A divorce case abates on a party's death. Simpson v. Simpson, 162 Va. 621, 633, 175 S.E. 320, 325 (1934). But after bifurcation, does the E.D. case still live on after a party dies? This opinion is not completely clear on that, but checking the trial court's docket shows that yes, the E.D. case is alive and well. The opinion notes that the equitable distribution case, and especially claims for attorney’s fees, may survive and be carried on by the estate’s personal representatives, citing 1932 and 1898 cases:
“[W]here the consequences of the divorce are such as affect the property rights of the parties to the suit, the heirs or personal representatives may have such an interest in the litigation as that the cause will survive, not for the purpose of continuing the controversy touching the right of divorce within itself; but for the ascertainment of whether the property has been rightfully diverted from its appropriate channel of devolution.” Craddock’s Adm’r v. Craddock’s Adm’r, 158 Va. 58, 65, 163 S.E. 387, 389 (1932) (emphasis added) (quoting Nickerson v. Nickerson, 48 P. 423, 423 (Or. 1898)).

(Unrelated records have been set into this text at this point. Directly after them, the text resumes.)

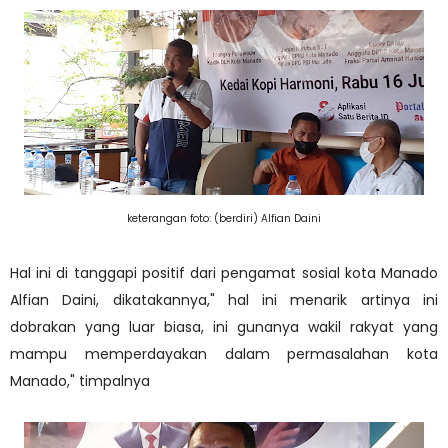
keterangan foto: (berdiri) Alfian Daini
Hal ini di tanggapi positif dari pengamat sosial kota Manado
Alfian Daini, dikatakannya," hal ini menarik artinya ini
dobrakan yang luar biasa, ini gunanya wakil rakyat yang
mampu memperdayakan dalam permasalahan kota
Manado," timpalnya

The rule nationwide is that after bifurcation and death, the E.D. case continues:
If the drawn-out nature of modern divorce proceedings means that the court still faces ancillary issues, such as property division or support, the uniform modern rule is that those issues should be resolved by the divorce court, with the decedent's estate substituted as a party. In other words, the courts have declined to extend the common-law rule so that death abates an action for property division or support. As long as the divorce action itself survives, death will not cause abatement of ancillary issues. In re Hilke, 4 Cal. 4th 215, 841 P.2d 891, 14 Cal. Rptr. 2d 317 (1992); Angelli v. Sherway, 560 A.2d 1028 (Del. 1989); Estate of Pinkerton v. Pinkerton, 435 Pa. Super. 455, 646 A.2d 1184 (1994).
-- from "ABATEMENT OF DIVORCE AND ANCILLARY PROCEEDINGS UPON THE DEATH OF A PARTY" by the National Legal Research Group, Inc.
Another small exception to abatement at death, one which proves the rule: Sprouse v. Griffin, 250 Va. 46 (1995)) allowed a trial court to distribute funds it held in escrow when a divorce terminated at death, but that was because it did so not as equitable distribution, nor as probate, but to carry out the automatic property-law effects of the death of one of the tenants-by-the-entirety who had owned the property whose sale the funds came from.
Another great quotation from this opinion:
“[T]he plain, obvious, and rational meaning of a statute is always to be preferred to any curious, narrow, or strained construction.” Belew v. Commonwealth, 62 Va. App. 55, 62, 741 S.E.2d 800, 803 (2013) (quoting Turner v. Commonwealth, 226 Va. 456, 459, 309 S.E.2d 337, 338 (1983)).